PSC is associated with IBD in more than two-thirds of cases [4]. Nearly 80% of PSC-IBD cases suffer from UC [28]. On the other hand, only 5-10% of patients with colitis are diagnosed with PSC [1]. The temporal association of PSC and IBD is usually unpredictable. Importantly, IBD associated with concomitant PSC is distinctive from IBD alone. The former group has a younger age at diagnosis, increased male predominance, higher rates of pancolitis, rectal sparing, and backwash ileitis, increased risk of colorectal cancer, and milder clinical course [29]. Nonetheless, whether PSC associated with IBD is distinctive from PSC alone is less elucidated. However, a higher risk of liver progression is reported in patients with concomitant UC compared to patients with CD or no IBD [30]. Notably, total colectomy before or within liver transplant significantly reduced the risk of PSC reoccurrence, indicating a critical role for the gut-liver axis in the disease pathogenesis [31]. Accordingly, a recent 2-sample Mendelian randomization analysis found a causal effect for IBD (both UC and CD) on PSC [32].

An interplay of genetic and environmental factors plays a key role in disease pathogenesis, with environmental factors potentially accounting for more than 50% of the risk. While the exact pathophysiology of PSC is still unknown, the immune-mediated hypothesis is one of the most accepted notions [33]. The gut microbiome is postulated to have a pathogenetic role in PSC. In addition to the immune activation induced by intestine-derived antigens, the IBD itself can activate the immune cells. The microbial exposure, together with the failure of natural antimicrobial defence in the biliary tree, can lead to antimicrobial responses in the liver, which progress into autoinflammation later. The chronic hepatic injury triggers activation of hepatic satellite cells and portal myofibroblasts, resulting in scar formation and fibrosis around the affected bile duct, causing biliary stricture.

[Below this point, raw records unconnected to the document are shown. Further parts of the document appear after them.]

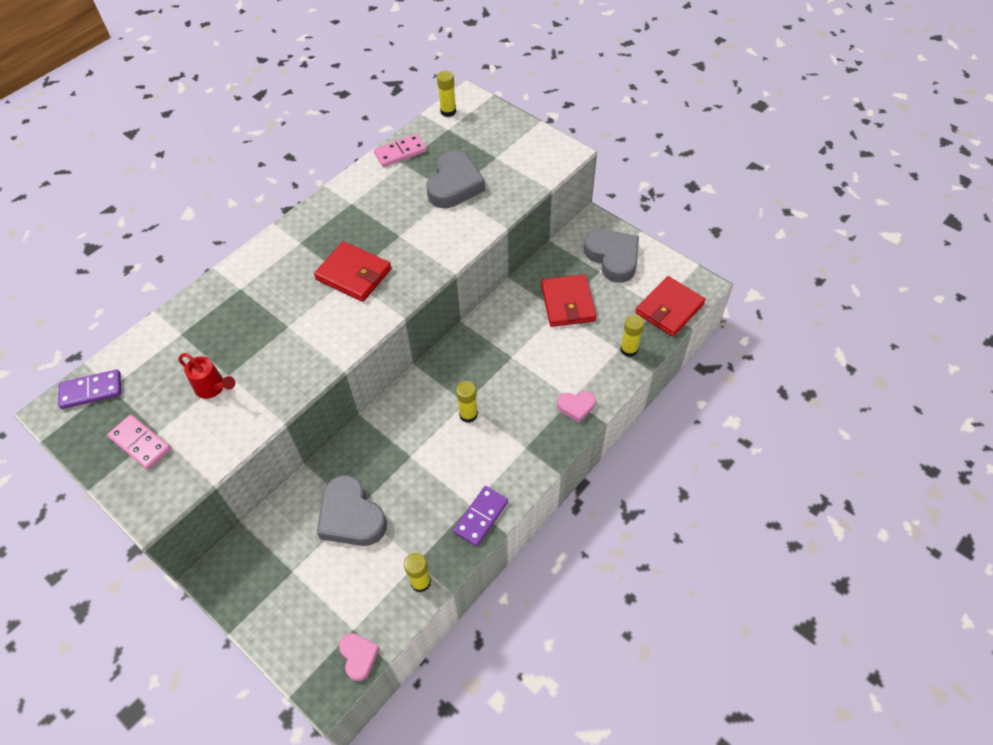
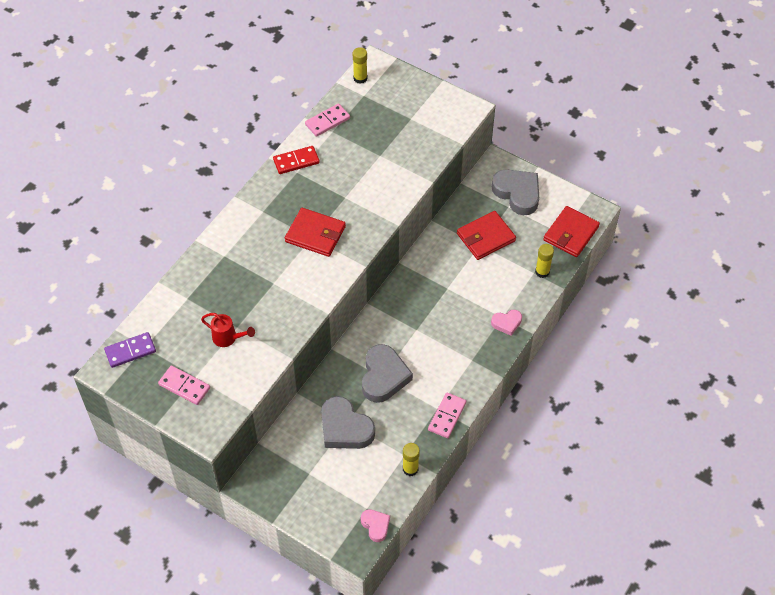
camera: 10 degrees left, 0 degrees up
(353, 191) = (296, 161): none -> red domino
(454, 185) = (381, 147): grey heart -> grey heart (384, 376)
(468, 414) = (421, 339): yellow glue stick -> none
(481, 517) = (447, 416): purple domino -> pink domino
(568, 303) = (486, 237): red wallet -> red wallet turned 75 degrees clockwise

This study has some limitations. First, the sample size of each group was relatively small; however, the frequency of PSC in known IBD cases undergoing MRE is not high even in referral bowel imaging centres. Due to the small sample size, we were not able to assess the odds ratio of the presence of a PSC diagnosis in patients with IBD and hepatic abnormalities on MRE using multivariate regression models. Second, the IBD-PSC group and the IBD without PSC group were not identical in the proportion of IBD subtypes. This is to be expected because most patients undergoing MRE are diagnosed with CD, while most PSC patients suffer from UC. Third, diffusion-weighted images as a useful sequence could not be incorporated in this study because this sequence, which is routinely performed in axial view at our centre, does not appropriately cover the intrahepatic bile ducts. Fourth, this study might be subject to selection bias because only patients who either had hepatobiliary abnormalities in their MRE report or had undergone MRCP in addition to MRE in our centre were assessed as to whether they met the inclusion criteria for the IBD-PSC group. Lastly, the MRE protocol applied in our centre includes colonic preparation one day prior to the exam, which is not widely performed in other centres. This can help to assess the small bowel and colon in one session and accelerate gastric emptying during oral fluid ingestion at the start of the exam. Further studies with larger sample sizes and prospective designs can help elucidate the clinical significance of these findings in IBD patients.


This is the first study focusing on the significance of the hepatobiliary findings on MRE in IBD. We showed that hepatobiliary pathologies reported on MRE were significantly associated with the IBD-PSC phenotype, while their absence does not rule out PSC. This finding emphasizes the importance of assessing and reporting abnormalities of the liver section while reviewing MRE scans of patients with IBD. However, the results should be interpreted cautiously because our study had a small size that may increase the risk of bias.